No odie, no se resienta, no envidie: he aquí tres dolencias que marchitan el cuerpo y resecan la mente. Son como alimañas enquistadas en lo más profundo de nuestro ser: sorben nuestra sangre, consumen nuestra energía, devoran lentamente nuestras vísceras, y a la larga nos dejan reducidos a una mera corteza, a una osamenta deleznable que se desintegra al contacto del primer soplo de aire, como los cadáveres recién exhumados. Los resentidos y los envidiosos creen ser capaces de ocultar a los ojos del mundo la lepra que les carcome el alma. Se equivocan: pocas cosas hay tan detectables a la vista y el olfato como la bacteria espiritual del resentimiento y la envidia.  El odio y el resentimiento lastran nuestras vidas: es como un globo que intentara alzar vuelo y embriagarse de firmamento… con cinco elefantes a bordo.

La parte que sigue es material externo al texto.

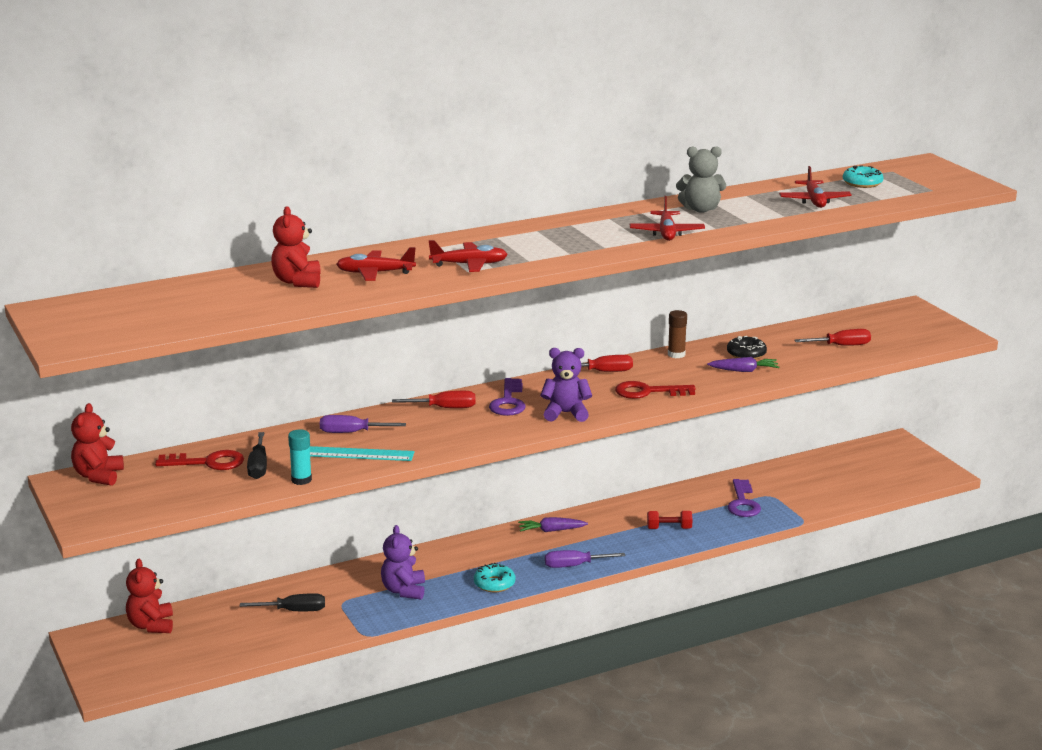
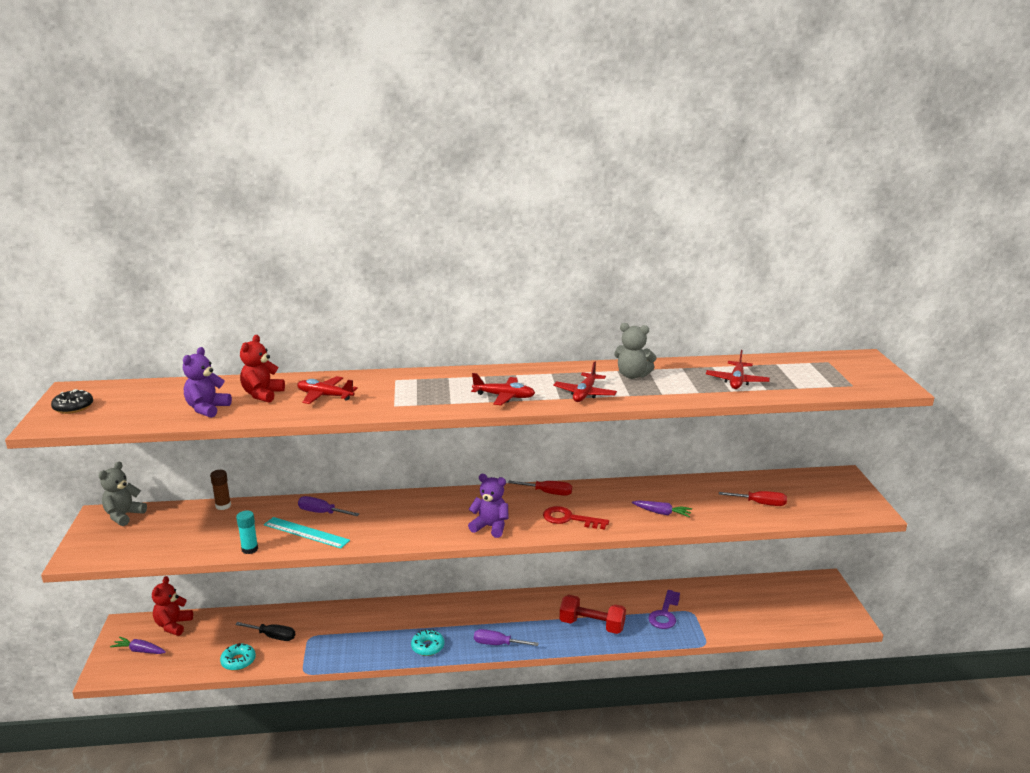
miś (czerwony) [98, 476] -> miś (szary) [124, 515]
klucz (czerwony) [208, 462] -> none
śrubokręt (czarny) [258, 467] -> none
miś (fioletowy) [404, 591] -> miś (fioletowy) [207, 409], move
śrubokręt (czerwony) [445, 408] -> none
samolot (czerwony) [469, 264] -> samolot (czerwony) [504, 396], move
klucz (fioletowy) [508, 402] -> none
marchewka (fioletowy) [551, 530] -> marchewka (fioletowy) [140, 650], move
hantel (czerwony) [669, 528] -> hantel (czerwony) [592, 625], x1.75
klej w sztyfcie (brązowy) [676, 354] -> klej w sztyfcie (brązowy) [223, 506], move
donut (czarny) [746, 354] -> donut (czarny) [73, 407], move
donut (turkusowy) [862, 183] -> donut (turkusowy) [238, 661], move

Alimente su espíritu con el mismo celo con que nutre día con día su cuerpo. Trate de no abrevar sino en los más límpidos manantiales: deje que la buena música entre en su alma como una marejada purificadora. Como decía Cervantes, “donde hay música no puede haber cosa mala”. Procure observar una dieta espiritual rica en nutrientes: Bach, Mozart, Beethoven… No castigue su espíritu con el equivalente musical de las hamburguesas McDonald´s y la Coca-Cola: si usted no consume más que bazofia musical, su espíritu comenzará a padecer de avitaminosis, raquitismo y anemia. Claro está que quien nunca ha conocido otra cosa que las hamburguesas y la Coca-Cola, no puede echar de menos la ambrosía. La ignorancia es su propia anestesia: el ignorante no sufre porque, para comenzar, no sabe de lo que se pierde.  Trágico, profundamente trágico.

Ame y déjese amar tanto cuanto pueda: he ahí la única medicina en el mundo exenta del peligro de sobredosis.  Los hombres, en su infinito candor, buscan el poder para hacerse amar. La verdad es que deberían invertir los términos de la ecuación, y buscar el amor para, por medio de él, tornarse poderosos. No hay hombre más poderoso que aquel que ama y es amado. El poder que confiere el amor, y no el “amor” que confiere el poder: he ahí lo que todos deberíamos perseguir. El amor es vacuna, reconstituyente y panacea. Es la sangre misma del espíritu, esa que irriga nuestro ser allende los más sutiles y laberínticos capilares. Sin él no hay pastilla o tratamiento que valga; sin él no cabe siquiera hablar de salud, porque la salud es cosa de seres vivientes, y quien no conoce el amor no vive: tan solo existe.  Aquel que camina una sola legua sin amor, camina amortajado hacia su propio entierro.